Monday, September 14, 2009

Fall Share Week 1

Welcome to the first week of the Fall share! We’re very excited to bring you greens and root vegetables, as well as the end of the summer veggies. Okra, basil and peppers will be petering out soon, so enjoy them while you can. We’re sorry to say that the tomatoes are done. The last two years we’ve had them later into the fall, at least into October, but this was a very bad tomato season. A combination of wet weather and cool temperatures meant they never really had a chance. We’re lucky we got as many as we did.
As an added freakish-weather bonus, we haven’t had decent rain for about a month now, which means the moisture and coolness that would favor the greens has abandoned us. We’re irrigating when needed, but if the remnants of a hurricane happened to skirt by the Shenandoah Valley, it wouldn’t be the worst thing.
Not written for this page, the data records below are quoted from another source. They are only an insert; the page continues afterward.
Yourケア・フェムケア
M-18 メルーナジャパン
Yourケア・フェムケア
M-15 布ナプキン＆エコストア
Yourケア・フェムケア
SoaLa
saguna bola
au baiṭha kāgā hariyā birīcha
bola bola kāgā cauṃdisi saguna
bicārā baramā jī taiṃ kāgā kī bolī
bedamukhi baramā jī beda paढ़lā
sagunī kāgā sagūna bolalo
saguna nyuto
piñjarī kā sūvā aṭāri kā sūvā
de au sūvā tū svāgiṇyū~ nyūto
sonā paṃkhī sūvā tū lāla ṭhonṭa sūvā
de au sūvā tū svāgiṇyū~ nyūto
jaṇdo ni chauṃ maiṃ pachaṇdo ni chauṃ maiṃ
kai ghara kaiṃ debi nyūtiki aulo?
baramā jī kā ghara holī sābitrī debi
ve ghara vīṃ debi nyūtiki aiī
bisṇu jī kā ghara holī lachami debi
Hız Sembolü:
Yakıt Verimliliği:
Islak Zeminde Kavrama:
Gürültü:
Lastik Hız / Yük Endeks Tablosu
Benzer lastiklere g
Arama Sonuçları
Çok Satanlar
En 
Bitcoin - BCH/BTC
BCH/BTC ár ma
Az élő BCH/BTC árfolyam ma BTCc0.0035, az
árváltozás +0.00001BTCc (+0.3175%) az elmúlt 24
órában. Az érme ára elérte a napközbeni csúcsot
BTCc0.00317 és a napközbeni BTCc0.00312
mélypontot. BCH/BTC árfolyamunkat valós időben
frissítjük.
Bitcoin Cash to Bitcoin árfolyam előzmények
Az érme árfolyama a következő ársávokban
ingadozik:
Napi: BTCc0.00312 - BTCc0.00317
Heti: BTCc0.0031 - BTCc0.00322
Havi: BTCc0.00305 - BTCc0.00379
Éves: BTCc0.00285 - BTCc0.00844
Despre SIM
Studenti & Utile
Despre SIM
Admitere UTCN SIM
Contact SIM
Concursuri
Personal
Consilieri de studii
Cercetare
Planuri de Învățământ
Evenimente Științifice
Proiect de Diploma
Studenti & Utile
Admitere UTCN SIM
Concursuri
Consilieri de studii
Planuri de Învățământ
We’re lamenting the lack of a decent summer this year, and hoping for better weather next year.

This Week (*full share only):


Basil
Kale
Carrots
Carmen sweet peppers
Okra
Potatoes
*Bell Peppers
*Hungarian Hot Wax peppers
*Radishes
*Spaghetti Squash

What to do with it:

For those of you new to the CSA, this recipe bears repeating: Todd makes excellent potato fries by slicing potatoes into fry-size pieces (no peeling) and parboiling them for two to three minutes. Then he brushes them with olive oil and adds a little Old Bay spice and bakes them for thirty minutes at 375. He says if they’re not crispy at that point, he puts them under the broiler for a minute or two. But they’re easy to over-crisp, so be careful. The potatoes this week are a russet variety, so you can bake them, or even grill them, for delicious results.
People need more guidance with okra than anything else. You can steam it whole for 4-6 minutes and spritz it with a little lemon juice. You can fry it sliced, dusted with cornmeal (okra’s natural gooiness makes the cornmeal stick), in olive oil in a hot skillet. You can also make the stir-fry mélange that we frequently enjoy: sautéed onions, garlic, peppers, sliced okra, and whatever else you have handy (tomatoes, mushrooms, etc) and serve it over rice, quinoa or grits. We like to throw in an herb, like basil or parsley, when we have it. You can throw on some soy sauce or hot sauce, too.
The spaghetti squash is kind of a weirdo, but we promise you will love it. The easiest way to cook it is to slice it in half lengthwise, scoop out the seeds and stringy stuff, brush the cut side with olive oil, and place it cut-side-down on a baking dish. You can add a tiny bit of water to the dish if you want. Bake it at 350 until easily pierced with a fork, about 30 minutes (but the size of the squash varies – you can start checking with a fork at 20 minutes if you’re not sure). Once cooked, you scoop out the spaghetti-like strands and add some butter, salt and grated cheese (we like parmesan), or whatever else you want. You can actually treat it like spaghetti and add tomato sauce. It’s bland tasting like pasta, but with a more vegetable-like texture.
The radishes are mild enough to eat raw, as in salad, or you can stir-fry them. They’re small right now, but their taste is milder than it will be when they get larger. These red and white radishes are called French breakfast radishes. The classic red ones will be in a little later. Enjoy!